Страница:
399 из 406
— Ты потише читай, вроде как про себя, — он хитро подмигивал, весь корежась, указывая глазами на дверь, —потише читай, а то мать… беда.
Дуняшка, глотая слезы, прочитывала первую фразу, и Пантелей Прокофьевич, обычно сидевший на корточках, поднимал торчмя широкую, что лошадиное копыто, черную ладонь.
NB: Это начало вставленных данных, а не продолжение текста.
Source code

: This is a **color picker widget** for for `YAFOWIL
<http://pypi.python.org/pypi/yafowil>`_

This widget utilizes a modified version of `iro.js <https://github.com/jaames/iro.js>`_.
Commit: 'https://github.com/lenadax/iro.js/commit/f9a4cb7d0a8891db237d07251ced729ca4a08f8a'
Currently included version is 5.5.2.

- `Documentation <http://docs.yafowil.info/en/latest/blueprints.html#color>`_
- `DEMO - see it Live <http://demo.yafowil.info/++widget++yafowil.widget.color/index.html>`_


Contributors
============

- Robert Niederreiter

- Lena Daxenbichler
— Стой! Дальше знаю… Отнеси, положь под божничку… Ты потише, а то мать наша… — Опять он отвратительно подмигивал и весь кривился, как древесная кора, сжираемая огнем.
Седел он круговинами, ослепительно белая седина быстро испятнала голову, нитями разметалась в бороде. Он стал прожорлив, ел много и неряшливо.
На девятый день после панихиды пригласили попа Виссариона и родных на поминки по убиенном воине Григории.
Пантелей Прокофьевич ел быстро и жадно, на бороде его звеньями лежала лапша. Ильинична, со страхом приглядывавшаяся к нему в эти последние дни, заплакала.
— Отец! Чтой-то ты?..
— А чего? — засуетился старик, поднимая от обливной чашки мутные глаза.
Ильинична махнула рукой и отвернулась, комкая у глаз расшитый утиральник.
— Едите вы, батенька, будто три дня не емши! — со злобой сказала Дарья и блеснула глазами.
— Ем? А ну, так… так… так… я не буду, — смутился Пантелей Прокофьевич. Он растерянно оглядел сидевших за столом и, пожевав губами, замолк, на вопросы не отвечал, хмурился.
— Мужайся, Прокофьевич. Чтой-то ты так уж отчаялся? — после поминок бодрил его поп Виссарион. — Смерть его святая, не гневи бога, старик.